### Extracted entries
——————————
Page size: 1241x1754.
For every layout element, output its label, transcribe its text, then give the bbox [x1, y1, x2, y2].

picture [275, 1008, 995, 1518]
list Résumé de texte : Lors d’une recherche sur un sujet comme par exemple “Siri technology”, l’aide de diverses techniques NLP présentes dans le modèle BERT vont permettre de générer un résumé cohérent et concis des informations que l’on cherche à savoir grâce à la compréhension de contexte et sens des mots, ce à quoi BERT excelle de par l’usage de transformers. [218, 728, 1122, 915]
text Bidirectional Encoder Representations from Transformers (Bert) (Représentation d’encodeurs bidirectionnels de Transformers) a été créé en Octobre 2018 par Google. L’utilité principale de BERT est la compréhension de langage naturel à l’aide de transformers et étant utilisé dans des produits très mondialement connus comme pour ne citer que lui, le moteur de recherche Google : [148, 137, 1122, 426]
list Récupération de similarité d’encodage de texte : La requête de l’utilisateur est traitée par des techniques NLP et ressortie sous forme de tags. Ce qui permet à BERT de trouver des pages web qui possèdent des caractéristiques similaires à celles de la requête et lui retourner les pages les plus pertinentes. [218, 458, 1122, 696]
——————————
### Problem
Each record above needs to be reproduced exactly as written.

### Response
Page size: 1241x1754.
For every layout element, output its label, transcribe its text, then give the bbox [x1, y1, x2, y2].

picture [275, 1008, 995, 1518]
list Résumé de texte : Lors d’une recherche sur un sujet comme par exemple “Siri technology”, l’aide de diverses techniques NLP présentes dans le modèle BERT vont permettre de générer un résumé cohérent et concis des informations que l’on cherche à savoir grâce à la compréhension de contexte et sens des mots, ce à quoi BERT excelle de par l’usage de transformers. [218, 728, 1122, 915]
text Bidirectional Encoder Representations from Transformers (Bert) (Représentation d’encodeurs bidirectionnels de Transformers) a été créé en Octobre 2018 par Google. L’utilité principale de BERT est la compréhension de langage naturel à l’aide de transformers et étant utilisé dans des produits très mondialement connus comme pour ne citer que lui, le moteur de recherche Google : [148, 137, 1122, 426]
list Récupération de similarité d’encodage de texte : La requête de l’utilisateur est traitée par des techniques NLP et ressortie sous forme de tags. Ce qui permet à BERT de trouver des pages web qui possèdent des caractéristiques similaires à celles de la requête et lui retourner les pages les plus pertinentes. [218, 458, 1122, 696]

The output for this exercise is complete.